The last time I dated I was in my early twenties and I find not much has changed.
Heh. Dating. <shakes her head>
It’s a loaded word, isn’t it? How pressed we are to make sure our status is undefined – ‘seeing each other’, ‘hanging out’, ‘chillin’ out’. And to what end, really? To make sure our partner 100% understands that this ‘isn’t serious’? To avoid making a commitment to one sole person?
What is this, 10th grade?
Dating isn’t the same as ‘we’re serious’.
Sex & companionship don’t equate love.
The sex-companionship-love cocktail doesn’t automatically get you in ‘serious’ territory, even if you’re spending most of your free time together (knock her up though and you’ll get a violent shove towards serious).
One can participate in a pleasantly fulfilling monogamous relationship, sharing your moments and truly enjoying each other’s company (and yes, the sex). You can love each other, fiercely, and yet none of this makes your relationship a serious one.
Serious is all that and much more
It’s planning for the future.
Serious is Thanksgiving dinner and Christmas morning. Serious is cohabiting.
Serious is something you both choose, and it doesn’t happen overnight.
What Angele Wants
I want to share more than drinks and clean sheets. I want to enjoy being ‘us’ – whatever the fuck that means today.
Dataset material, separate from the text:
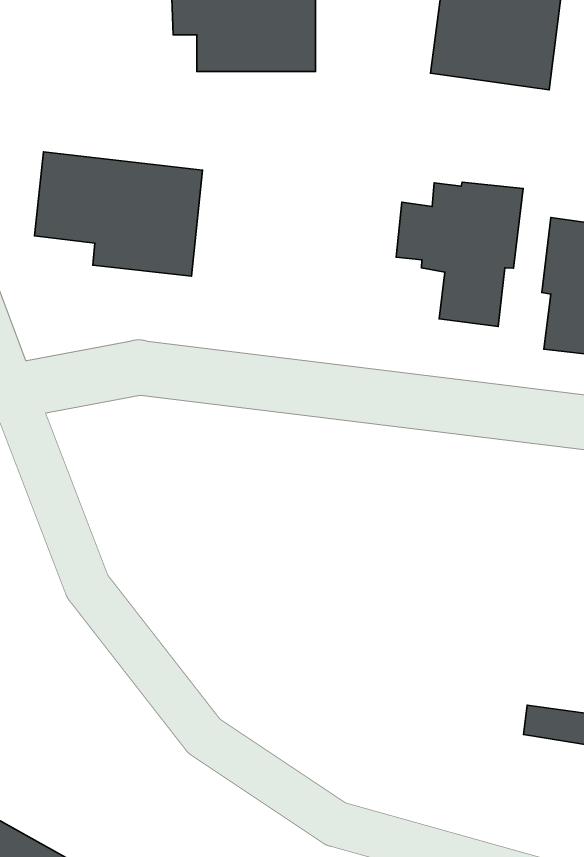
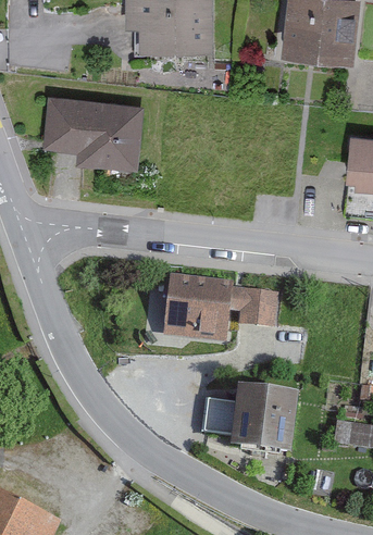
building: [396,182,523,326] -> none
building: none -> [164,277,277,344]
building: none -> [204,389,296,457]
I want to be that person you call to gripe about the traffic and I care about your mom’s recovery from that fall. I want to know when I’ll see you next – I’m not needy and clingy, I just don’t do well with unknowns – they make me anxious and I prefer to be calm.
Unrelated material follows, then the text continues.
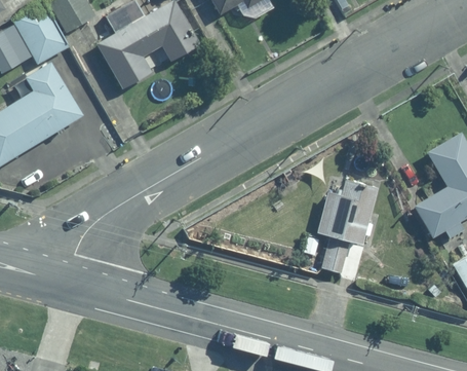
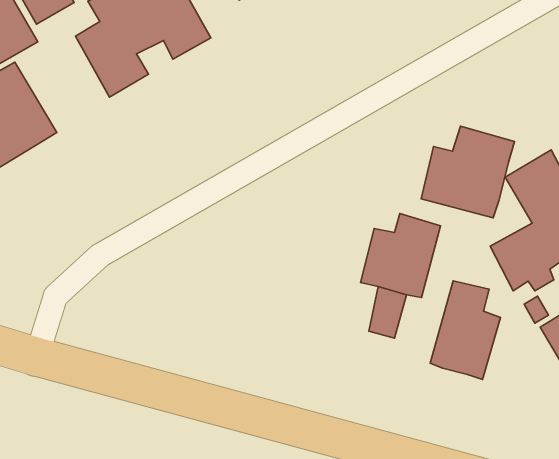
building: none -> [421,126,514,218]
building: none -> [430,281,500,379]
I don’t want to be compartmentalized into one part of your life – I want to take part in it.
Still, I realize that for many this is all just too much. It was too much 15 years ago, and it’s too much now.
I’m too much.
I know that. I always have been.
I’m too forward. I laugh too loud. I speak my mind. I go after what I want, be it a career or a quick romp in the hay.
My professional skills span too many industries. I interrupt, I get too excited, I’m loud, and why all the goddamned sparkly clothes!
I don’t fit in your box.
I probably never will. But if you’re willing to look past that you’ll find a simple, no-nonsense woman who loves life.
Let’s go hiking, fly a plane upside down, or Netflix and chill. A good ‘ole comedy and some action-packed adventure flick sounds great. I’ll get the popcorn and wine.
Enjoy being with me. Let me enjoy being with you. I want to share moments, not a mortgage.
I know that, today, I don’t want to spend my moments wondering – we’re too old for this shit.